As von Neumann’s famous saying goes “with four parameters I can fit an elephant, and with five I can make him wiggle his trunk.” The same thing appears to be happening here. We have our pre-modeling purely empirical belief (1) “that long-term imatinib treatment does not deplete the cell population that drives this disease”, and (2) that imatinib treatment cannot be stopped without relapse. A model with many free parameters is built to achieve this effect, and then a few more parameters and 4 differential equations are added if we want to wiggle the tail that is imatinib resistance.

For me, this is not convincing procedure, but more of a cargo-cult of mathematics — adding equations without using them to actually guide our understanding and conclusions. For mathematical oncologists, it means that there is still work to be done in writing that defining publication Philip is asking for.
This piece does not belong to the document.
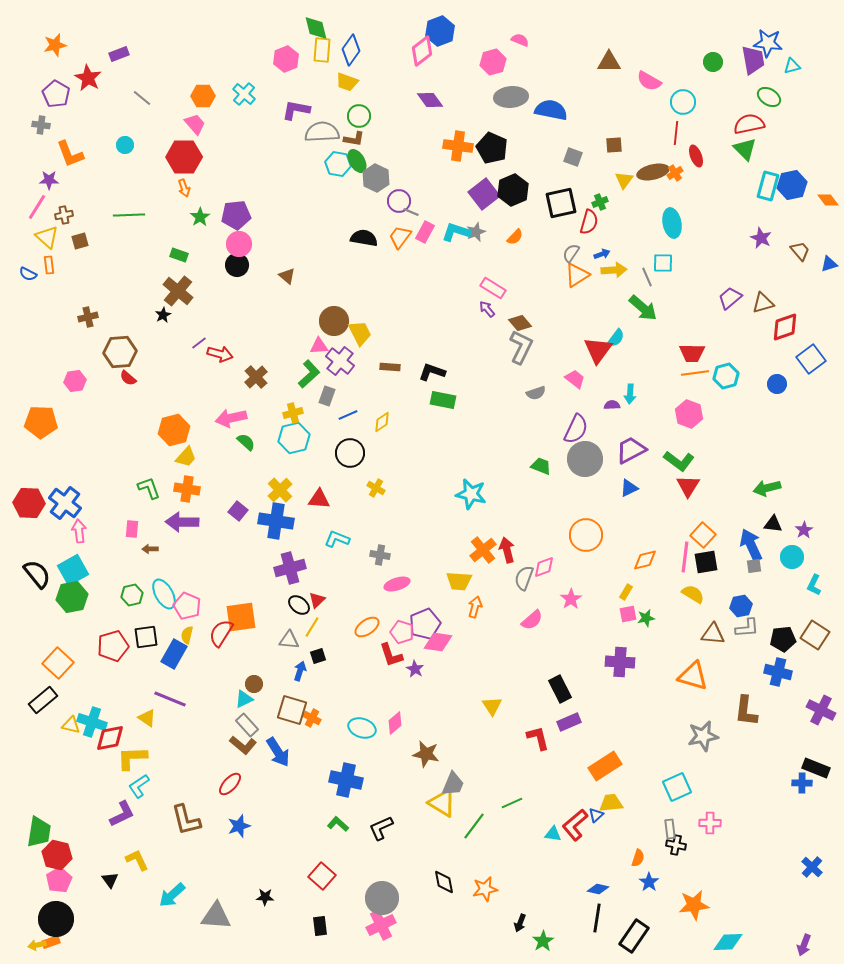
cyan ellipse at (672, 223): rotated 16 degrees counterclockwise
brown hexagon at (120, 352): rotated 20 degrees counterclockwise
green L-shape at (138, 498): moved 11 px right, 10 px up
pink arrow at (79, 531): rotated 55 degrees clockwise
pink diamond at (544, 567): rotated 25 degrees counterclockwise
More importantly, for patients with CML, we have empirical evidence (Mahon et al., 2010; Ross et al., 2010) to tell us that at least the second pre-modeling belief is probably not true, and we can hope to discontinue imatinib in at least some patients without relapse. The task remains to predict, hopefully with the aid of mathematical oncology, in which patients this is safe possibility.

Header image is an adaptation of the header from Warburg’s Lens blog of pre-prints in mathematical oncology.

References

Axelrod, R., Axelrod, D. E., & Pienta, K. J. (2006). Evolution of cooperation among tumor cells. Proceedings of the National Academy of Sciences, 103(36): 13474-13479.

Bhatia, R., Holtz, M., Niu, N., Gray, R., Snyder, D. S., Sawyers, C. L., … & Forman, S. J. (2003). Persistence of malignant hematopoietic progenitors in chronic myelogenous leukemia patients in complete cytogenetic remission following imatinib mesylate treatment. Blood, 101(12): 4701-4707.

Cortes, J., O’Brien, S., & Kantarjian, H. (2004). Discontinuation of imatinib therapy after achieving a molecular response. Blood, 104(7): 2204-2205.

Higashi, T., Tsukada, J., Kato, C., Iwashige, A., Mizobe, T., Machida, S., … & Tanaka, Y. (2004). Imatinib mesylate‐sensitive blast crisis immediately after discontinuation of imatinib mesylate therapy in chronic myelogenous leukemia: Report of two cases. American Journal of Hematology, 76(3): 275-278.

Kaznatcheev, A., Scott, J.G., & Basanta, D. (2013). Edge effects in game theoretic dynamics of spatially structured tumours. arXiv: 1307.6914v2.

Mahon, F. X., Réa, D., Guilhot, J., Guilhot, F., Huguet, F., Nicolini, F., … & Rousselot, P. (2010). Discontinuation of imatinib in patients with chronic myeloid leukaemia who have maintained complete molecular remission for at least 2 years: the prospective, multicentre Stop Imatinib (STIM) trial. The Lancet Oncology, 11(11), 1029-1035.

Michor, F., Hughes, T., Iwasa, Y., Branford, S., Shah, N., Sawyers, C., & Nowak, M.A. (2005). Dynamics of chronic myeloid leukaemia Nature, 435 (7046), 1267-1270 DOI: 10.1038/nature03669

Ross, D. M., Branford, S., Seymour, J. F., Schwarer, A. P., Arthur, C., Bartley, P. A., … & Hughes, T. P. (2010). Patients with chronic myeloid leukemia who maintain a complete molecular response after stopping imatinib treatment have evidence of persistent leukemia by DNA PCR. Leukemia, 24(10): 1719-1724.

Spangrude, G. J., Heimfeld, S., & Weissman, I. L. (1988). Purification and characterization of mouse hematopoietic stem cells. Science, 241(4861): 58-62.